Exercise text
Implementing multi features and multi source together in a transformer

GalleonChestnut · February 16, 2021, 6:20am

I have implemented a dual-source transformer model for a translation task and in order to improve its performance, I plan to incorporate POS tag data in both source input sentences. According to my understanding, this can be done if I add the POS data as features for both sources. I tried to find a similar implementation to study first as I am new to this field but couldn’t find any. Therefore,It would be really helpful if I anyone can suggest me a reference for such an implementation or any other suggestions to implement above task. Thank you

guillaumekln · February 16, 2021, 8:31am

You need to add a level of input nesting to your model and configuration.

Here’s how the custom model definition could look like. It defines 2 input sources where each one has 2 input features (tokens and POS tags). The embeddings of the features are concatenated:

import opennmt as onmt

from opennmt.utils import misc


class DualSourceTransformer(onmt.models.Transformer):
    def __init__(self):
        super().__init__(
            source_inputter=onmt.inputters.ParallelInputter(
                [
                    onmt.inputters.ParallelInputter(
                        [
                            onmt.inputters.WordEmbedder(embedding_size=480),
                            onmt.inputters.WordEmbedder(embedding_size=32),
                        ],
                        reducer=onmt.layers.ConcatReducer(),
                    ),
                    onmt.inputters.ParallelInputter(
                        [
                            onmt.inputters.WordEmbedder(embedding_size=480),
                            onmt.inputters.WordEmbedder(embedding_size=32),
                        ],
                        reducer=onmt.layers.ConcatReducer(),
                    ),
                ]
            ),
            target_inputter=onmt.inputters.WordEmbedder(embedding_size=512),
            num_layers=6,
            num_units=512,
            num_heads=8,
            ffn_inner_dim=2048,
            dropout=0.1,
            attention_dropout=0.1,
            ffn_dropout=0.1,
            share_encoders=True,
        )

Data section
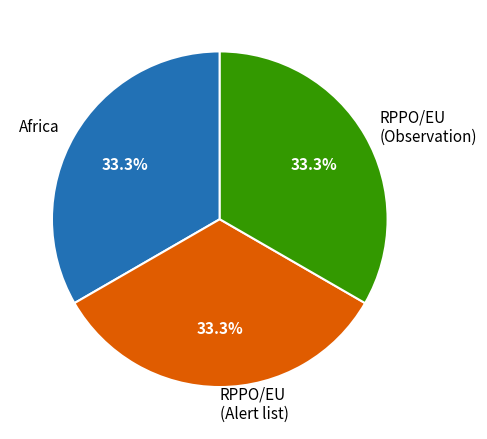

Combined, do RPPO/EU (Alert list) and RPPO/EU (Observation) account for over 50%?

Yes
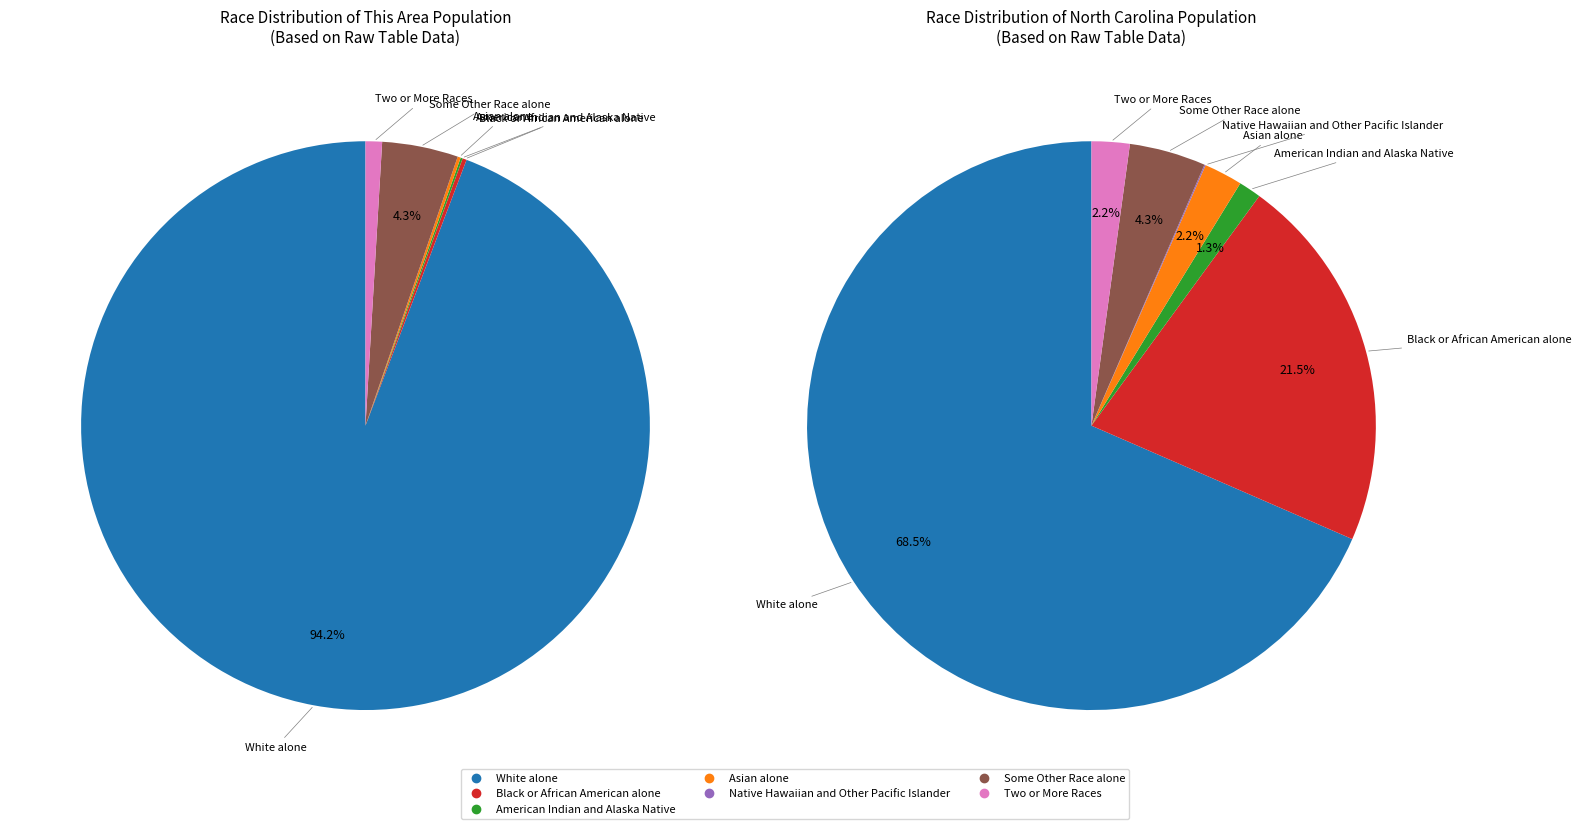

Rank the categories by value from highest to lowest.

White alone, Some Other Race alone, Two or More Races, Black or African American alone, Asian alone, American Indian and Alaska Native, Native Hawaiian and Other Pacific Islander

Tasks to complete
(a) Can you rewrite the thread on adding POS features to a dual-source transformer, everything from "GalleonChestnut · February" down to "model and configuration.", with "dual-source" changed to "two-source"?
(b) Could you carry the thread on multi-feature, multi-source transformers forward from the point where it stops?

Per-task answers
(a)
GalleonChestnut · February 16, 2021, 6:20am

I have implemented a two-source transformer model for a translation task and in order to improve its performance, I plan to incorporate POS tag data in both source input sentences. According to my understanding, this can be done if I add the POS data as features for both sources. I tried to find a similar implementation to study first as I am new to this field but couldn’t find any. Therefore,It would be really helpful if I anyone can suggest me a reference for such an implementation or any other suggestions to implement above task. Thank you

guillaumekln · February 16, 2021, 8:31am

You need to add a level of input nesting to your model and configuration.

(b)
    def auto_config(self, num_replicas=1):
        config = super().auto_config(num_replicas=num_replicas)
        max_length = config["train"]["maximum_features_length"]
        return misc.merge_dict(
            config, {"train": {"maximum_features_length": [max_length, max_length]}}
        )


model = DualSourceTransformer

The data configuration should have the same level of nesting:

data:
  train_features_file:
    - - source_1.txt
      - source_1.txt.pos
    - - source_2.txt
      - source_2.txt.pos

See the related documentation: Data — OpenNMT-tf 2.15.0 documentation

GalleonChestnut · February 16, 2021, 8:50am

Thank you so much for this clarification. I was not sure how to incorporate the features in the ParallelInputter module. This is really helpful.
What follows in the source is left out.